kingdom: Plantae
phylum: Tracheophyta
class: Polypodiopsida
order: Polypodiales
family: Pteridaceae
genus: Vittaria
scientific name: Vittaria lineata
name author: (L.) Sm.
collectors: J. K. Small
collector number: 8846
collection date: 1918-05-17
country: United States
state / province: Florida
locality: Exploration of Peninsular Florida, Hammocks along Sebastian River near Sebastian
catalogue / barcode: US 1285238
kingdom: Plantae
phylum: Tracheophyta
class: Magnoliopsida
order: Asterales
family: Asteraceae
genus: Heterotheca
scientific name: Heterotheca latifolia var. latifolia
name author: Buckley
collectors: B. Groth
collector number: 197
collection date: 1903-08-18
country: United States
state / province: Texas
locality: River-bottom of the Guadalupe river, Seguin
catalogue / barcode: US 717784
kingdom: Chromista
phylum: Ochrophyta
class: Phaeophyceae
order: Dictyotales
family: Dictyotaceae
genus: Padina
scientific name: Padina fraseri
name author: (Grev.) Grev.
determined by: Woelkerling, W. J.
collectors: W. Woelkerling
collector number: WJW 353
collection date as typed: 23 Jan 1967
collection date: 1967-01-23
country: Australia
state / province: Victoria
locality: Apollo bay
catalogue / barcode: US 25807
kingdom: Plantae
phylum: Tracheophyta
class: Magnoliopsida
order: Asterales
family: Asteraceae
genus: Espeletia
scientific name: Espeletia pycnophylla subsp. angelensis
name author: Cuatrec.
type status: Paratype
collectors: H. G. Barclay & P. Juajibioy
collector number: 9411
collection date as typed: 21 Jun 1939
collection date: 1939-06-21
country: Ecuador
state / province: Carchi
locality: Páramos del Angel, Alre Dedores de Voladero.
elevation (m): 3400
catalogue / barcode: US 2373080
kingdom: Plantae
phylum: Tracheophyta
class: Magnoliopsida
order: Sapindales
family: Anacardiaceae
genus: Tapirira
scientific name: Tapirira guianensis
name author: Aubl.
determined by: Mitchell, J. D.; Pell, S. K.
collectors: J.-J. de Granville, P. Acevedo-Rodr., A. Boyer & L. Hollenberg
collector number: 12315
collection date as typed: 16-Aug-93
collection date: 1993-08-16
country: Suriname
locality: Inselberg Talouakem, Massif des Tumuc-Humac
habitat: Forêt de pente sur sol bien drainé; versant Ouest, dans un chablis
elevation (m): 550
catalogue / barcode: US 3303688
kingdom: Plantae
+ + + +
Print every one of the rows above verbatim, from the first to the last, with nothing altered, added, or left out.

*Written response*:
kingdom: Plantae
phylum: Tracheophyta
class: Polypodiopsida
order: Polypodiales
family: Pteridaceae
genus: Vittaria
scientific name: Vittaria lineata
name author: (L.) Sm.
collectors: J. K. Small
collector number: 8846
collection date: 1918-05-17
country: United States
state / province: Florida
locality: Exploration of Peninsular Florida, Hammocks along Sebastian River near Sebastian
catalogue / barcode: US 1285238
kingdom: Plantae
phylum: Tracheophyta
class: Magnoliopsida
order: Asterales
family: Asteraceae
genus: Heterotheca
scientific name: Heterotheca latifolia var. latifolia
name author: Buckley
collectors: B. Groth
collector number: 197
collection date: 1903-08-18
country: United States
state / province: Texas
locality: River-bottom of the Guadalupe river, Seguin
catalogue / barcode: US 717784
kingdom: Chromista
phylum: Ochrophyta
class: Phaeophyceae
order: Dictyotales
family: Dictyotaceae
genus: Padina
scientific name: Padina fraseri
name author: (Grev.) Grev.
determined by: Woelkerling, W. J.
collectors: W. Woelkerling
collector number: WJW 353
collection date as typed: 23 Jan 1967
collection date: 1967-01-23
country: Australia
state / province: Victoria
locality: Apollo bay
catalogue / barcode: US 25807
kingdom: Plantae
phylum: Tracheophyta
class: Magnoliopsida
order: Asterales
family: Asteraceae
genus: Espeletia
scientific name: Espeletia pycnophylla subsp. angelensis
name author: Cuatrec.
type status: Paratype
collectors: H. G. Barclay & P. Juajibioy
collector number: 9411
collection date as typed: 21 Jun 1939
collection date: 1939-06-21
country: Ecuador
state / province: Carchi
locality: Páramos del Angel, Alre Dedores de Voladero.
elevation (m): 3400
catalogue / barcode: US 2373080
kingdom: Plantae
phylum: Tracheophyta
class: Magnoliopsida
order: Sapindales
family: Anacardiaceae
genus: Tapirira
scientific name: Tapirira guianensis
name author: Aubl.
determined by: Mitchell, J. D.; Pell, S. K.
collectors: J.-J. de Granville, P. Acevedo-Rodr., A. Boyer & L. Hollenberg
collector number: 12315
collection date as typed: 16-Aug-93
collection date: 1993-08-16
country: Suriname
locality: Inselberg Talouakem, Massif des Tumuc-Humac
habitat: Forêt de pente sur sol bien drainé; versant Ouest, dans un chablis
elevation (m): 550
catalogue / barcode: US 3303688
kingdom: Plantae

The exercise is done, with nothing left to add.